▸ Extract:
○ ○ ○ ○ ○ ○ ○

Kanba Caves - Semuc Champey Caves, amazing or dangerous?

Updated: Jun 10, 2023

Visiting the Kanba Caves turned out to be one of our highlights of our time in Guatemala. We all agreed our day trip without the Semuc Champey caves wouldn’t have been anywhere near as memorable!


As you enter the cave and start to wade through the shallow cold water darkness soon defends and the only source of light is flickering candles, you can’t help but think the activity you are about to start is a little foolhardy. There is however a certain beauty to the cave which is amplified by the twinkling flames and near darkness of the surroundings. The lack of light heightens your other senses to the smells and sounds of the cave’s echo along with the sound of your heart beating faster with the adrenaline of the experience.


When you first enter the cave, the water is around knee-deep. This does change within minutes to be above your waist and before you know it you can no longer touch the floor. You have the option of going for a one-handed doggy paddle with your candle held aloft or pulling yourself along the ropes set up throughout the cave for safety and ease of passage.


We both look nervous with candles in hand, just after entering Semuc Champey Caves
Nervous, just after entering Semuc Champey Caves

The first major obstacle you are met with is the waterfall climb, in honesty this is probably the most dangerous in the Kanba caves but there is a ladder you can take if you doubt your upper body strength. The climb is around 3 meters with decent places to place your feet and a rope to heave your way up.

○ ○ ○ ○ ○ ○ ○

▸ Data shown:
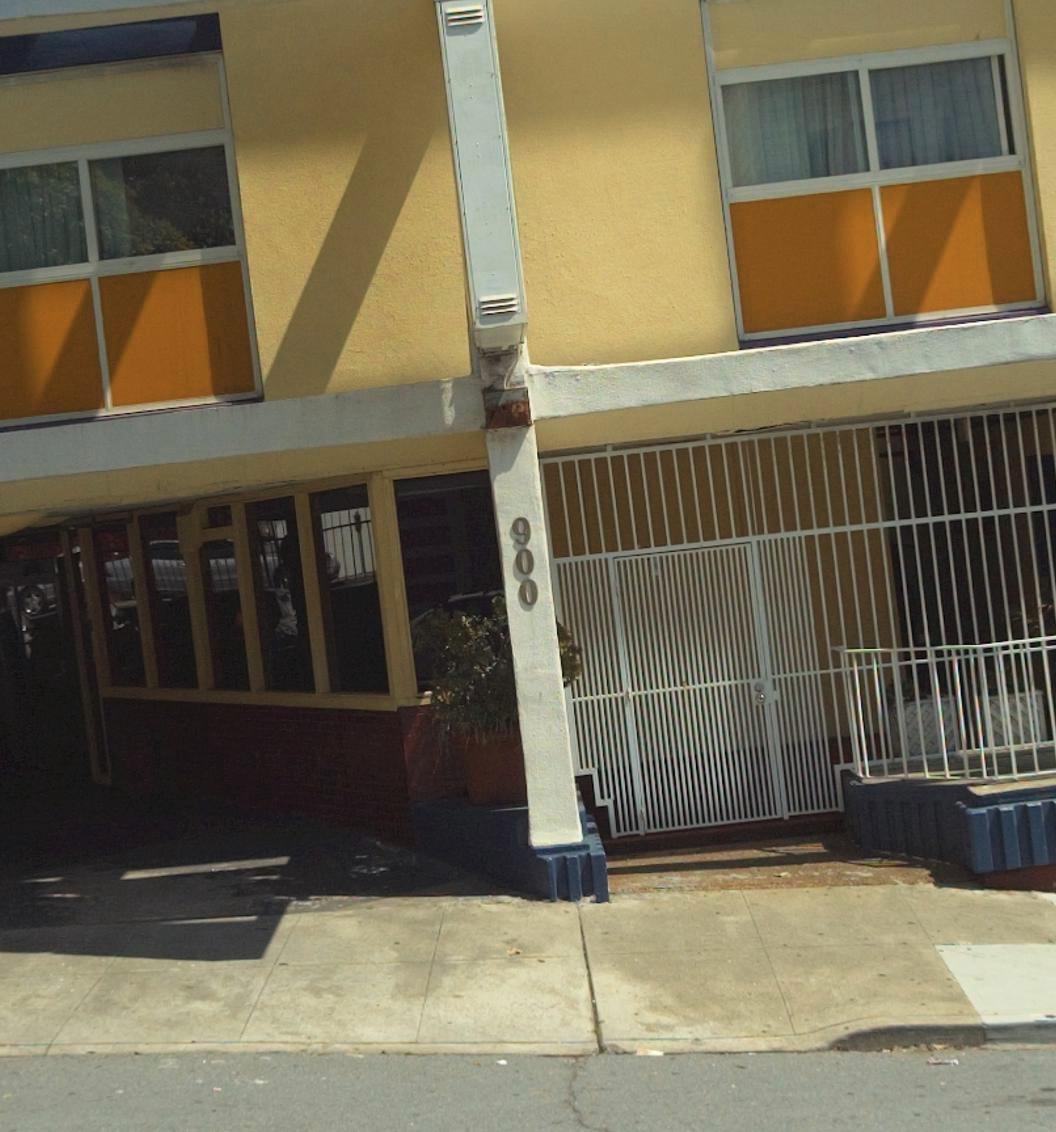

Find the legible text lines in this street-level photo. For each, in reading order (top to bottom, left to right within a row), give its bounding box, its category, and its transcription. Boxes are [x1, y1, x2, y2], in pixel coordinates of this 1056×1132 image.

[507, 513, 543, 609] StreetNumber: 900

○ ○ ○ ○ ○ ○ ○

▸ Stated task 1: Could you return everything from "When you first" down to "ease of passage." in the Kanba Caves piece above, copied word for word?
▸ Stated task 2: Can you resume the Kanba Caves piece, starting right after its last sentence?

▸ Task result 1:
When you first enter the cave, the water is around knee-deep. This does change within minutes to be above your waist and before you know it you can no longer touch the floor. You have the option of going for a one-handed doggy paddle with your candle held aloft or pulling yourself along the ropes set up throughout the cave for safety and ease of passage.

▸ Task result 2:
Once you have made it up the waterfall you continue to go further upstream and deeper into the Semuc Champey caves system. As you get deeper in to the caves you take on activities like jumping off rocks into deep pools and sliding down naturally formed slides. The scariest part we all agreed was sliding through a tight gap into a deep pool, our guide however told us exactly where to put of feet and hands to make our way through to make it perfectly safe.


On the way out of the Kanba caves I was a little sad it was only an hour long. I absolutely loved the excitement of the unknown. I can’t deny it was nice to have full use of my eyes again and to be greeted with the heat of the Guatemalan jungle.



Is it possible to visit Semuc Champey Caves without a guide?


It is possible to make your own way to Semuc Champey without a tour, crammed in the back of a pickup or via tuk-tuk. However, you can’t enter the Kanba caves without a guide. It would be dangerous to go in without a guide, well unless you are an experienced spelunker (yes I did need to look up the name!). If you make your own way there the cost is Q60 to enter the cave.


How dangerous are Semuc Champey Caves?


If you tell anyone you have been to Semuc Champey, one of the first questions they are likely to ask is, did you do the Semuc Champey Caves? Followed by, how dangerous do you think they are? Or possibly, how bad was the journey to Semuc Champey? If you were to ask me would the activity be allowed in the UK, my answer is a resounding no, or if it did, it would definitely look a lot different to how it does at Kanba Caves. That doesn’t mean though that you can’t visit and be safe.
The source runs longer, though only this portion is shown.